# Cauchy,s theorem in Real plane?

1. Aug 11, 2004

### eljose79

i suppose all of us know the famous Cauchy,s formula

Int(c)f(z)dz/(z-a)=(2pi)if(a)

but could be applied the same to real plane,in fact let be the Integral over the closed path f(x,y)dxdy where f(x,y)=Gradient(g) then the integral in R^2

Int(C)f(x,y)dxdy/[x-a]=?

where [x-a] means sqrt[(x-a)^2+(y-b)^2] could be Cauchy,s theorem be applied in the real plane?..thanks.

2. Aug 11, 2004

### mathwonk

The reason Cauchy's theorem works, stated in real terms is that the complex form dz/(z-a), written out as a real form, has an exact part which gives zero integral around a closed path, plus if(a) times the real form "dtheta" =

-(y-d)/((x-c)^2+(y-d)^2)dx + (x-c)/((x-c)^2 + (y-d)^2) dy,

where a = c + di are the real and imaginary parts of the complex number a.

So I think you do not want to divide by sqrt((x-c)^2+(y-d)^2), rather you may need (x-c)^2+(y-d)^2, as in the denominator of dtheta, to get something interesting.

In fact dtheta, i.e. imaginary part of dz/z, is pretty much the only interesting such integral.

● **QUESTIONS**
a – In the forum thread on Cauchy's theorem in the real plane, what denominator does the reply suggest using instead of sqrt((x-c)^2+(y-d)^2)?
b – Please extend the forum thread on Cauchy's theorem in the real plane, picking up after its final post.

● **EXTRACTED INFORMATION**
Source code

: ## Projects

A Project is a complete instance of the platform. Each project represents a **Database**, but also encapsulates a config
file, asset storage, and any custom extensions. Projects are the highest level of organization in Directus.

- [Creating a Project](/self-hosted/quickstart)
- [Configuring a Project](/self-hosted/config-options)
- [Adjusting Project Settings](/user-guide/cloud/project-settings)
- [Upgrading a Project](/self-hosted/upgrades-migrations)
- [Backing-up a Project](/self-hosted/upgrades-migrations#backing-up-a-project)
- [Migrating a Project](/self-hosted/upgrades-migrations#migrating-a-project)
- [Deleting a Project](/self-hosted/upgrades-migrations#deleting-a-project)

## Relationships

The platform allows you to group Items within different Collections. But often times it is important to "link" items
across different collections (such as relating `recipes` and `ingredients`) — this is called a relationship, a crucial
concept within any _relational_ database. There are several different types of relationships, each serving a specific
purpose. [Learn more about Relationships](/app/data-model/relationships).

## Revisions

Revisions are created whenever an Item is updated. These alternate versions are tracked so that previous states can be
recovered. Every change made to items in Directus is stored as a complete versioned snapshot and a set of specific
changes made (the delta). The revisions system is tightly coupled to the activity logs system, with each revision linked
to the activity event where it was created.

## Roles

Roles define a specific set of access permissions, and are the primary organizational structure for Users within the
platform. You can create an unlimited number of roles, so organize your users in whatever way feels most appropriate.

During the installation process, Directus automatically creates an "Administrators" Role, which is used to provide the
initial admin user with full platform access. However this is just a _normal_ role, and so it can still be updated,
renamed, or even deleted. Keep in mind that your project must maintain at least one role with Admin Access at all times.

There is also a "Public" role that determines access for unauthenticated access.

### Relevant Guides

● **ANSWERS GIVEN**
a – (x-c)^2+(y-d)^2, as in the denominator of dtheta.

b –
try reading something about deRham cohomology, if you can find anything understandable, maybe Differential topology by Guillemin and Pollack.

here is a theorem: among all possible 1 forms, i.e. expressions Pdx +Qdy, defined in the complement of the origin, among those that have curl equal to zero, i.e. such that dQ/dx = dP/dy, (partial derivatives), essentially the only one that is not the gradient of a function, is dtheta.

I.e. given any such 1 form, there is a function f and a number c such that

Pdx + Qdy = gradf + c(dtheta). Then the integral of both sides over any path going simply once around the origin, equals 2pi c.

I.e. as far as integrating over a circle around the origin, the gradf part gives zero, and hence Pdx +Qdy is equivalent to c(dtheta).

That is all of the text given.